Again, without trying to use the benefit of hindsight, it seems a fundamental flaw to a campaign to use figures that are plainly wrong, you know are wrong and everyone else knows are wrong.
“£350 million a week extra for the NHS if we leave the EU”. Nobody would believe that.
As Dominic Cummings observes, sometimes the outcome is certain from the start, such as Reagan’s re-election campaign in 1984 or Blair’s re-election campaign in 2001, and the campaign itself does not make any difference to the eventual outcome. I suspect that the anti-whiplash reform campaign broadly fell into this category. The point had been reached when the government was happy to kill off large parts of the claims industry. A popular theory for this is that the wicked Tory government is happy to remove the rights of injured people to claim compensation and to destroy thousands of jobs just so as to line the pockets of greedy insurance companies. Possibly. I would suggest there are two other possible causes.
Firstly, this may be a case of the chickens coming home to roost. The worst excesses of the claims industry over the years has led to the situation where a government can kill a large part of the industry and know no tears will be shed by the larger public. Examples include, and feel free to add you own:
• Dishonest and inflated claims for legal costs.
• The scandals that were Claims Direct, The Accident Group, etc, etc.
• Solicitors happily paying unlawful referral fees (that everyone knew were unlawful) to those same unscrupulous claims management companies.
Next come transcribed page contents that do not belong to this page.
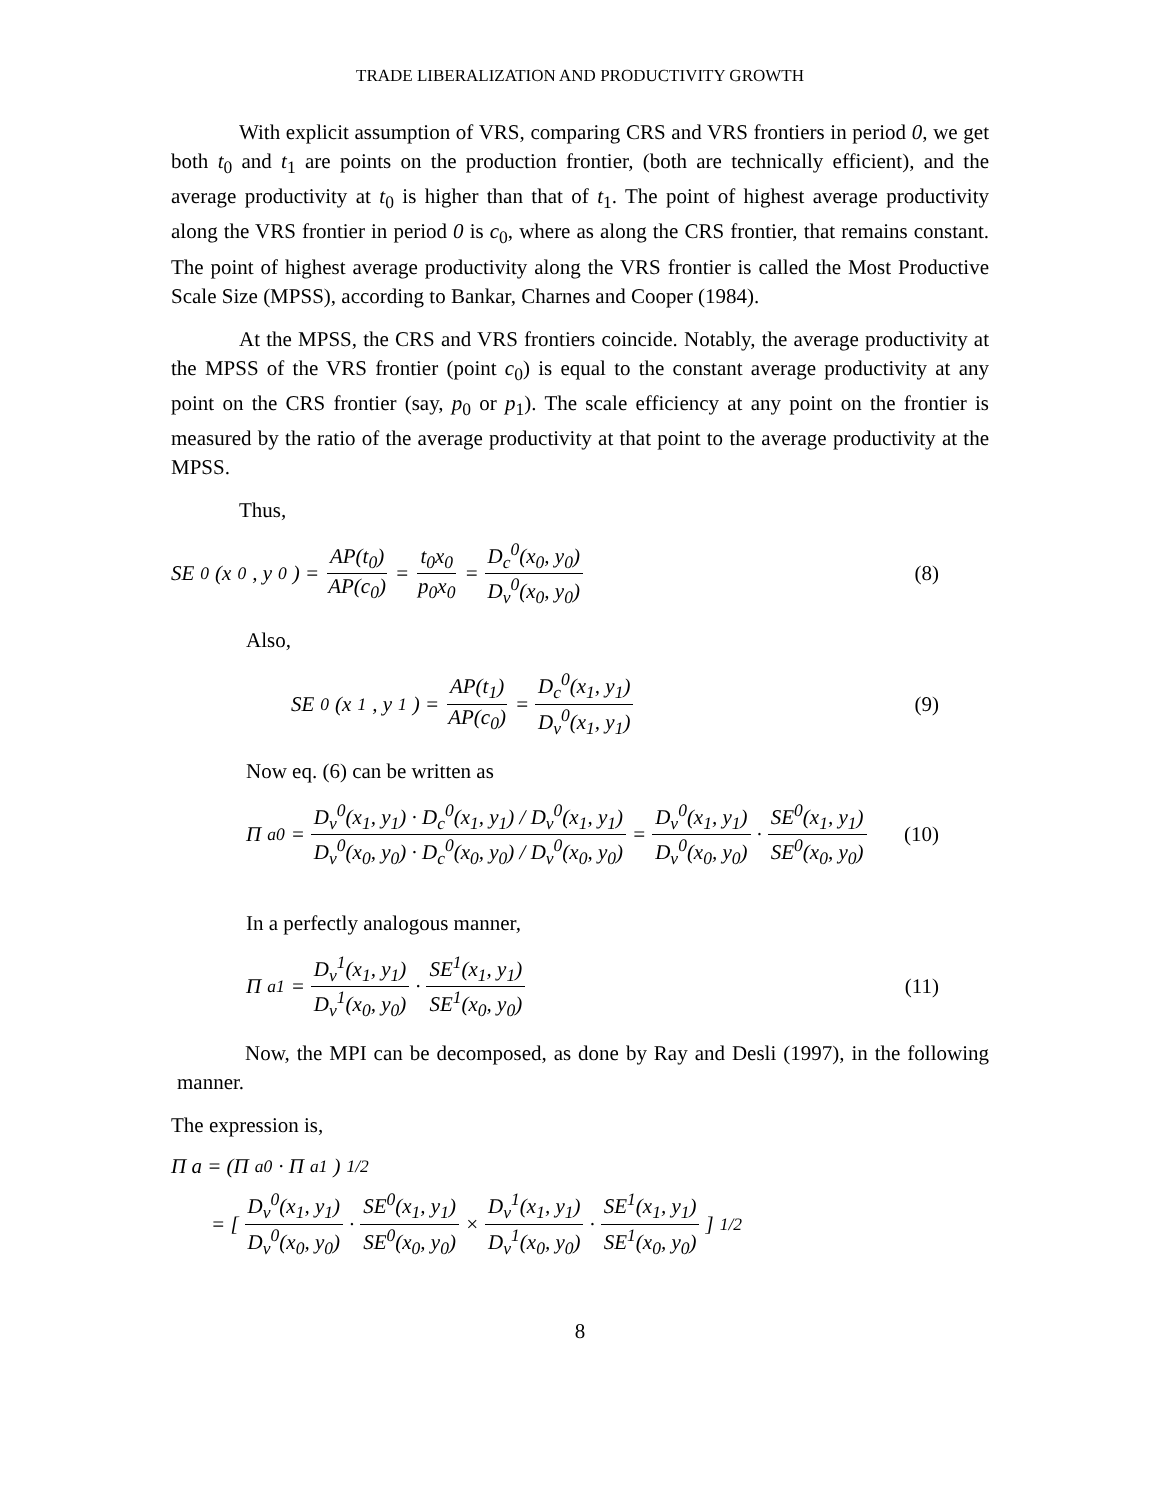TRADE LIBERALIZATION AND PRODUCTIVITY GROWTH
With explicit assumption of VRS, comparing CRS and VRS frontiers in period 0, we get both t<sub>0</sub> and t<sub>1</sub> are points on the production frontier, (both are technically efficient), and the average productivity at t<sub>0</sub> is higher than that of t<sub>1</sub>. The point of highest average productivity along the VRS frontier in period 0 is c<sub>0</sub>, where as along the CRS frontier, that remains constant. The point of highest average productivity along the VRS frontier is called the Most Productive Scale Size (MPSS), according to Bankar, Charnes and Cooper (1984).
At the MPSS, the CRS and VRS frontiers coincide. Notably, the average productivity at the MPSS of the VRS frontier (point c<sub>0</sub>) is equal to the constant average productivity at any point on the CRS frontier (say, p<sub>0</sub> or p<sub>1</sub>). The scale efficiency at any point on the frontier is measured by the ratio of the average productivity at that point to the average productivity at the MPSS.
Thus,
SE<sup>0</sup>(x<sub>0</sub>, y<sub>0</sub>) = AP(t<sub>0</sub>) AP(c<sub>0</sub>) = t<sub>0</sub>x<sub>0</sub> p<sub>0</sub>x<sub>0</sub> = D<sub>c</sub><sup>0</sup>(x<sub>0</sub>, y<sub>0</sub>) D<sub>v</sub><sup>0</sup>(x<sub>0</sub>, y<sub>0</sub>)
(8)
Also,
SE<sup>0</sup>(x<sub>1</sub>, y<sub>1</sub>) = AP(t<sub>1</sub>) AP(c<sub>0</sub>) = D<sub>c</sub><sup>0</sup>(x<sub>1</sub>, y<sub>1</sub>) D<sub>v</sub><sup>0</sup>(x<sub>1</sub>, y<sub>1</sub>)
(9)
Now eq. (6) can be written as
Π<sub>a0</sub> = D<sub>v</sub><sup>0</sup>(x<sub>1</sub>, y<sub>1</sub>) · D<sub>c</sub><sup>0</sup>(x<sub>1</sub>, y<sub>1</sub>) / D<sub>v</sub><sup>0</sup>(x<sub>1</sub>, y<sub>1</sub>) D<sub>v</sub><sup>0</sup>(x<sub>0</sub>, y<sub>0</sub>) · D<sub>c</sub><sup>0</sup>(x<sub>0</sub>, y<sub>0</sub>) / D<sub>v</sub><sup>0</sup>(x<sub>0</sub>, y<sub>0</sub>) = D<sub>v</sub><sup>0</sup>(x<sub>1</sub>, y<sub>1</sub>) D<sub>v</sub><sup>0</sup>(x<sub>0</sub>, y<sub>0</sub>) · SE<sup>0</sup>(x<sub>1</sub>, y<sub>1</sub>) SE<sup>0</sup>(x<sub>0</sub>, y<sub>0</sub>)
(10)
In a perfectly analogous manner,
Π<sub>a1</sub> = D<sub>v</sub><sup>1</sup>(x<sub>1</sub>, y<sub>1</sub>) D<sub>v</sub><sup>1</sup>(x<sub>0</sub>, y<sub>0</sub>) · SE<sup>1</sup>(x<sub>1</sub>, y<sub>1</sub>) SE<sup>1</sup>(x<sub>0</sub>, y<sub>0</sub>)
(11)
Now, the MPI can be decomposed, as done by Ray and Desli (1997), in the following manner.
The expression is,
Π a = (Π<sub>a0</sub> · Π<sub>a1</sub>)<sup>1/2</sup>
= [ D<sub>v</sub><sup>0</sup>(x<sub>1</sub>, y<sub>1</sub>) D<sub>v</sub><sup>0</sup>(x<sub>0</sub>, y<sub>0</sub>) · SE<sup>0</sup>(x<sub>1</sub>, y<sub>1</sub>) SE<sup>0</sup>(x<sub>0</sub>, y<sub>0</sub>) × D<sub>v</sub><sup>1</sup>(x<sub>1</sub>, y<sub>1</sub>) D<sub>v</sub><sup>1</sup>(x<sub>0</sub>, y<sub>0</sub>) · SE<sup>1</sup>(x<sub>1</sub>, y<sub>1</sub>) SE<sup>1</sup>(x<sub>0</sub>, y<sub>0</sub>) ]<sup>1/2</sup>
8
• Dishonest and inflated claims for legal costs.
• Solicitors setting up their own medical agencies to provide “independent” medical reports and taking a slice of the pie of the medical fee.
• Too clever by half ATE insurance providers introducing deferred, self-insuring, ring-fenced policies, meaning the client had no interest whatsoever in the price. (A classic example of killing the goose that laid the golden egg).
• Solicitors taking undeclared commission for selling the same ingenious ATE policies.
• Endless cold-calling by claims management firms for claims that then made their way into the hands of solicitors who were less than scrupulous as to how these claims had been generated.
• Dodgy claims against the military over Iraq abuse allegations.
• Dishonest and inflated claims for legal costs. (Have I done that one already?)
(The real tragedy is that personal injury claims were traditionally undertaken by largely descent, hard-working lawyers able to make a reasonable living. The spivs were then allowed to take control and have brought everyone else down with them.)
Secondly, even with the greater costs control introduced in recent years by fixed fees, the overall cost of the system (once medical fees, court fees, defendant costs, etc are added) is still enormous to provide a relatively modest level of damages per claim. “General damages” for whiplash is, in any event, an odd concept of trying to compensate in monetary terms for an entirely non-monetary “loss” (ie pain).
Although it no doubt appears to lawyers working in the industry to be a self-evident good to society (to compensate the injured for the wrong-doing of others), it is difficult to imagine that, starting from scratch (and knowing what it would turn into), a society would ever consider creating such a claims system afresh. Having, inherited a broken system, it now looks more attractive to kill it off rather than attempt further reform.
This was, perhaps, a campaign that was always going to be lost.